In 2016, "Journey of the Universe: A Story for our Times" was released. This series contains 3 courses related to the Forum's sister project, the documentary film Journey of the Universe, and includes a class on Thomas Berry.

In 2022, "Religions and Ecology: Restoring the Earth Community" was released. This series includes 6 courses on religious traditions around the world and their relationship to the environment.

== Related projects, initiatives, and organizations ==

=== Journey of the Universe ===

This 2011 documentary film and multimedia project, created by Brian Thomas Swimme and Mary Evelyn Tucker, was the winner of the 2012 Northern California Emmy Award for Best Documentary. The project also includes:

- Journey of the Universe book from Yale University Press, 2011
- Journey Conversations, a series of interviews for streaming and on DVD, expanding on the themes of the film.
- Journey of the Universe: A Story for our Times series of online courses from Yale University and the Coursera online learning platform

=== Yale Center for Environmental Justice ===
In 2023, Tucker and Grim retired from teaching at Yale. At that time, the Forum entered into a new partnership with the Yale Center for Environmental Justice and now operates under the auspices of YCEJ. The Center, founded by environmental lawyer Gerald Torres, is a project of the Yale School of the Environment and Yale Law School, in partnership with the Yale College’s Center for the Study of Race, Indigeneity, and Transnational Migration.

=== Thomas Berry Foundation ===
Dedicated to continuing the work of Thomas Berry, the Thomas Berry Foundation (in conjunction with the Forum) distributes his books and arranges for translations. It maintains a website and presents the Thomas Berry Award to those who have contributed significantly to the flourishing of the Earth community. It helped to create the Thomas Berry archive at Harvard. This collection is part of the Harvard Library Environmental Science and Public Policy Archives (ESPPA).

=== Ecology and Justice book series ===
Since 1993, Forum directors Tucker and Grim have served as advisory board members for a collection of 28 volumes published by Orbis Books that bring together the themes of environmental justice with social justice.

=== UNEP Faith for Earth ===
A division of the United Nations Environment Programme, the organization educates and informs about caring for the Earth and help them in working towards the UN Sustainable Development Goals (SDGs).

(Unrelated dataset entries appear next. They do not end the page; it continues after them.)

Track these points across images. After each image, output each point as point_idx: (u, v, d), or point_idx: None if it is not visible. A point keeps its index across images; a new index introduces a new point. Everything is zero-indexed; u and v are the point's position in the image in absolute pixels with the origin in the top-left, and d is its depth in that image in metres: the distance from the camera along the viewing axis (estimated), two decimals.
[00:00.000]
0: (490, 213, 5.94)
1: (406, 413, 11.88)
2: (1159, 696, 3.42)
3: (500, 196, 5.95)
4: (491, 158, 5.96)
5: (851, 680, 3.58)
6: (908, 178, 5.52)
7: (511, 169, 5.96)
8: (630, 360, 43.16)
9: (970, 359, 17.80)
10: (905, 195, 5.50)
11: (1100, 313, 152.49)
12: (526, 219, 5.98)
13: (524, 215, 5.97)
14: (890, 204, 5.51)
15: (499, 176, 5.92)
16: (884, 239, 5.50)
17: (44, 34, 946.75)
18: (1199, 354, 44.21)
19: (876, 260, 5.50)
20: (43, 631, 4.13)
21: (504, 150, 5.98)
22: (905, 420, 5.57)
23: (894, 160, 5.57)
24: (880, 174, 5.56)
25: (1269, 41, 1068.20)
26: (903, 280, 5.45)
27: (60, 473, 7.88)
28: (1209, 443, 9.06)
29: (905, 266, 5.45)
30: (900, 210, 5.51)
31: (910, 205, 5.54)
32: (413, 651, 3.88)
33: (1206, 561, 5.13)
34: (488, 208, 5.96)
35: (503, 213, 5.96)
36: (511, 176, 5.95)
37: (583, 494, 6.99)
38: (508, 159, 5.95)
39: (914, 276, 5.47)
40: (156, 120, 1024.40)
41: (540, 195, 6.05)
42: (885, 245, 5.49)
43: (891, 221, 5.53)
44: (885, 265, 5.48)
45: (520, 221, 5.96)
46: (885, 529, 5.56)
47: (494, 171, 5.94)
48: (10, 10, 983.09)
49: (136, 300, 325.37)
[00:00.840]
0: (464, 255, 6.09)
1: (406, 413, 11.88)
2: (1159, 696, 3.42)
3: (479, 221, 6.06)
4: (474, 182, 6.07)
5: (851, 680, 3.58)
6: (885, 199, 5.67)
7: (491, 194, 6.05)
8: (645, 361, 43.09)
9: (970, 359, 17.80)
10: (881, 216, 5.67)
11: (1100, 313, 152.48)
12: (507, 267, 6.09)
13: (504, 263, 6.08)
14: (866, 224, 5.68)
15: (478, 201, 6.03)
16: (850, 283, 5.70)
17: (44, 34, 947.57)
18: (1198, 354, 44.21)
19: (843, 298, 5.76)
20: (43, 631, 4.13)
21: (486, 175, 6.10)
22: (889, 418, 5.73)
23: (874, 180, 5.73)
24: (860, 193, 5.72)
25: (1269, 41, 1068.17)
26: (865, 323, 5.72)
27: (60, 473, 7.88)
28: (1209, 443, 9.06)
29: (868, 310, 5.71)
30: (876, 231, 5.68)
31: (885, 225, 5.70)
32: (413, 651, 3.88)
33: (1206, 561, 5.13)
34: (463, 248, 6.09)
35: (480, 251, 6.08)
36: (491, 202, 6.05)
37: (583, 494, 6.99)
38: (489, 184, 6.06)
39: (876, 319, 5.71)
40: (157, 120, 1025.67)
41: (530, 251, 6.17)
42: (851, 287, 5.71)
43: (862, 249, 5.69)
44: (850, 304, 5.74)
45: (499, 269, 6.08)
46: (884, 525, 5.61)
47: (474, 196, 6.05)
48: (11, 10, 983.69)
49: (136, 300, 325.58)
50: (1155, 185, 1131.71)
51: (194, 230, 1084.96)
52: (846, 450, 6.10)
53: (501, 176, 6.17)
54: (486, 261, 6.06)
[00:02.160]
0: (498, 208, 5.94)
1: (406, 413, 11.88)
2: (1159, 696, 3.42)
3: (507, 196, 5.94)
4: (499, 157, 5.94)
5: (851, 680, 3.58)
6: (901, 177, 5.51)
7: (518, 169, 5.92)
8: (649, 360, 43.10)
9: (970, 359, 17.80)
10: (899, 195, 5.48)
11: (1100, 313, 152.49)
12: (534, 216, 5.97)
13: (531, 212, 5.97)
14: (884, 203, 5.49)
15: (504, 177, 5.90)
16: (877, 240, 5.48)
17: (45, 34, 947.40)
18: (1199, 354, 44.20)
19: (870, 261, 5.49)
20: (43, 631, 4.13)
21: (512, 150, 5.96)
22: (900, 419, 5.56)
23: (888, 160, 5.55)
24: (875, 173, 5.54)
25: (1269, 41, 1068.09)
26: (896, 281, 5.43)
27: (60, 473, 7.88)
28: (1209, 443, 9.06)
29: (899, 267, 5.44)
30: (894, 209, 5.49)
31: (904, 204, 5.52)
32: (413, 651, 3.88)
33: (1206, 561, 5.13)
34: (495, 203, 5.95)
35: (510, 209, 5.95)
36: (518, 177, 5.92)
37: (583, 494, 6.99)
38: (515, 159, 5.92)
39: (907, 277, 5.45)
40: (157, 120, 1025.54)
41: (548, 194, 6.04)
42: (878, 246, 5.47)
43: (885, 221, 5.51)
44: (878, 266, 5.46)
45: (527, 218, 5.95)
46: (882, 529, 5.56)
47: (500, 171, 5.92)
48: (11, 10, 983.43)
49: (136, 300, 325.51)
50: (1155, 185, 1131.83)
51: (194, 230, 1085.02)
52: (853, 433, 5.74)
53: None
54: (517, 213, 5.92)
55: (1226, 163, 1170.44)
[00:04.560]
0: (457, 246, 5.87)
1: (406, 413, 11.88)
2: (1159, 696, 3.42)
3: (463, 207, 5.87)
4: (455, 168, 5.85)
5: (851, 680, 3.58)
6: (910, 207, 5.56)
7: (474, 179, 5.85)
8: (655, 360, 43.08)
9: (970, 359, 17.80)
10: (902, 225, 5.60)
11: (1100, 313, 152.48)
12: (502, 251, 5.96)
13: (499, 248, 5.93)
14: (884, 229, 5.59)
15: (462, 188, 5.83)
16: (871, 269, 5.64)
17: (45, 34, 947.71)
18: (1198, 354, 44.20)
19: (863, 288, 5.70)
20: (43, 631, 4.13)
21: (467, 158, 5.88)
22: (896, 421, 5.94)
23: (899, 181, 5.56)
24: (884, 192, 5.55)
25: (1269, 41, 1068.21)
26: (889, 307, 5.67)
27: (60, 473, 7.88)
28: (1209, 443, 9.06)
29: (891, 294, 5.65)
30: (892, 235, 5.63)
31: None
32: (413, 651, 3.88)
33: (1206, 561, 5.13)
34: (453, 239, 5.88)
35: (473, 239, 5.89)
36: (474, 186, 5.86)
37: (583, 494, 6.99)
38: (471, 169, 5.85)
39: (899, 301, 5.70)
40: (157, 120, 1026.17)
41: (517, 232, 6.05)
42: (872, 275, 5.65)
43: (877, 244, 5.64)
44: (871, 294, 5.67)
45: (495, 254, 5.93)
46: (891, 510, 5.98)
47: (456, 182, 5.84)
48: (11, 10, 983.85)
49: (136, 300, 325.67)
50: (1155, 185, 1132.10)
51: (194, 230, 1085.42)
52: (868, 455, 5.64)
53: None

The Forum announced a formal partnership with Faith for Earth in 2020. In September that year, UNEP's Faith for Earth Initiative, in collaboration with the Parliament of the World's Religions, United Religions Initiative, and Bhumi Global, released a report on the activities of faith-based environmental initiatives around the globe, as defined by the SDGs. In 2021, the project was expanded to include a living database of current and future projects and organizations, which is housed on the Forum's website.

=== Worldviews: Global Religions, Culture, and Ecology ===
The first journal in this field, the Forum has supported Worldviews since its inception in 1996. Tucker and Grim have served as Associate Editors of the journal since its founding.

=== Involvement with the Earth Charter ===

The Earth Charter is a collaborative document composed over a decade, involving many stakeholders around the planet. It provides an ethical framework for the interwoven principles of ecology, justice, and peace. Tucker served on the Earth Charter drafting committee (1997–2000) and the Earth Charter International Council (2000–2013).

=== American Teilhard Association ===
Grim and Tucker served as president and vice-president of the American Teilhard Association for over 35 years. Both stepped down as officers in 2019. Thomas Berry served as President of the association from 1975 to 1986. French philosopher, paleontologist, and Jesuit priest, Pierre Teilhard deChardin (1881–1955), has been a major influence on the work of both Berry and the Forum.